If you live anywhere in the southern United States chances are you did. You would be forgiven for mixing the edible vigna unguiculata with the 1995 hip-hop band of the same name made up of will.i.am and Fergie among others. Vigna unguiculata, more commonly known as the black-eyed pea or disparagingly as the cowpea, is a staple on many tables throughout the year and particularly at New Year.
The pea is a lowly legume with mighty powers. Tradition has the pea, a pasty ecru in colour with a splodge of black, symbolizing prosperity for those who dine on it because upon cooking it expands, hence the appeal of starting each year with a bowlful. The belief traces back a good few years to Mesopotamia in around 330 AD. From there both pea and purpose made their way to Africa and Asia, then the Americas.
In each country recipes have evolved to make the best of, to my mind, a fairly unexciting vegetable. From buñuelo, a fritter found in Colombia to daal in Pakistan and India to Hip Hoppin’ John in the States, all add various spices and other ingredients to enhance the flavour. The latter adds pork products such as hog jowl or ham hock which, tradition says, symbolizes positive acts because as we all know pigs forage forwards rather than backwards.
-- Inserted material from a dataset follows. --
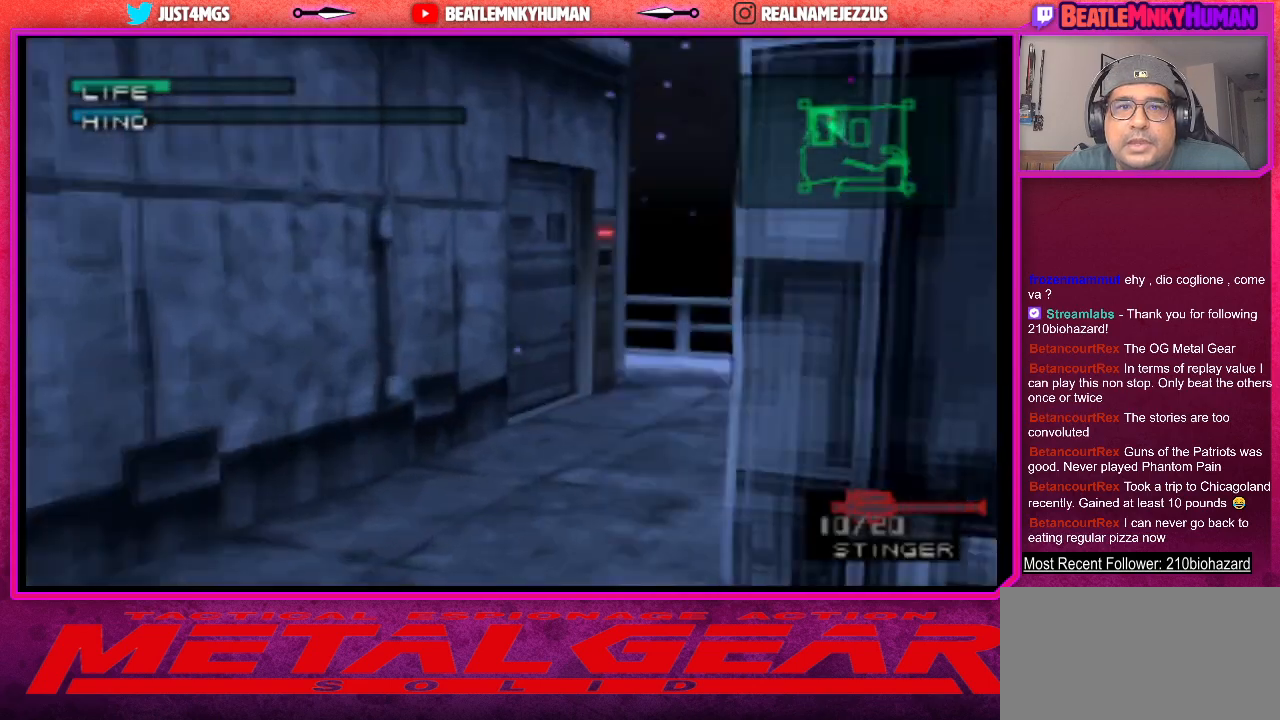
{"buttons": [], "left_stick": "center", "events": []}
If a dime is included in the dish then double the luck, and if green vegetables are also served then cups will be sure to overflow, the green representing the colour of money in these United States.
It was the Civil War that saw the cowpea elevated in status. Union troops made a habit of stripping the countryside of all edible crops either to feed themselves or to stop the Confederates from eating. Considering the cowpea fit only for livestock consumption, along with field corn, those crops were left alone and so the cowpea, with it’s high protein content and all eight essential amino acids as laid down by the FDA (Food & Drugs Administration) became fit for humans, though of course neither of those facts were known then.
So if you have not started your new year along these lines, I would urge you to take note of these words of wisdom from Neale Donald Walsch, “Life begins at the end of your comfort zone,” and play a little Black-Eyed Peas while eating some Hip Hoppin’ John. Tradition and folklore will surely help you through 2013. Happy New Year!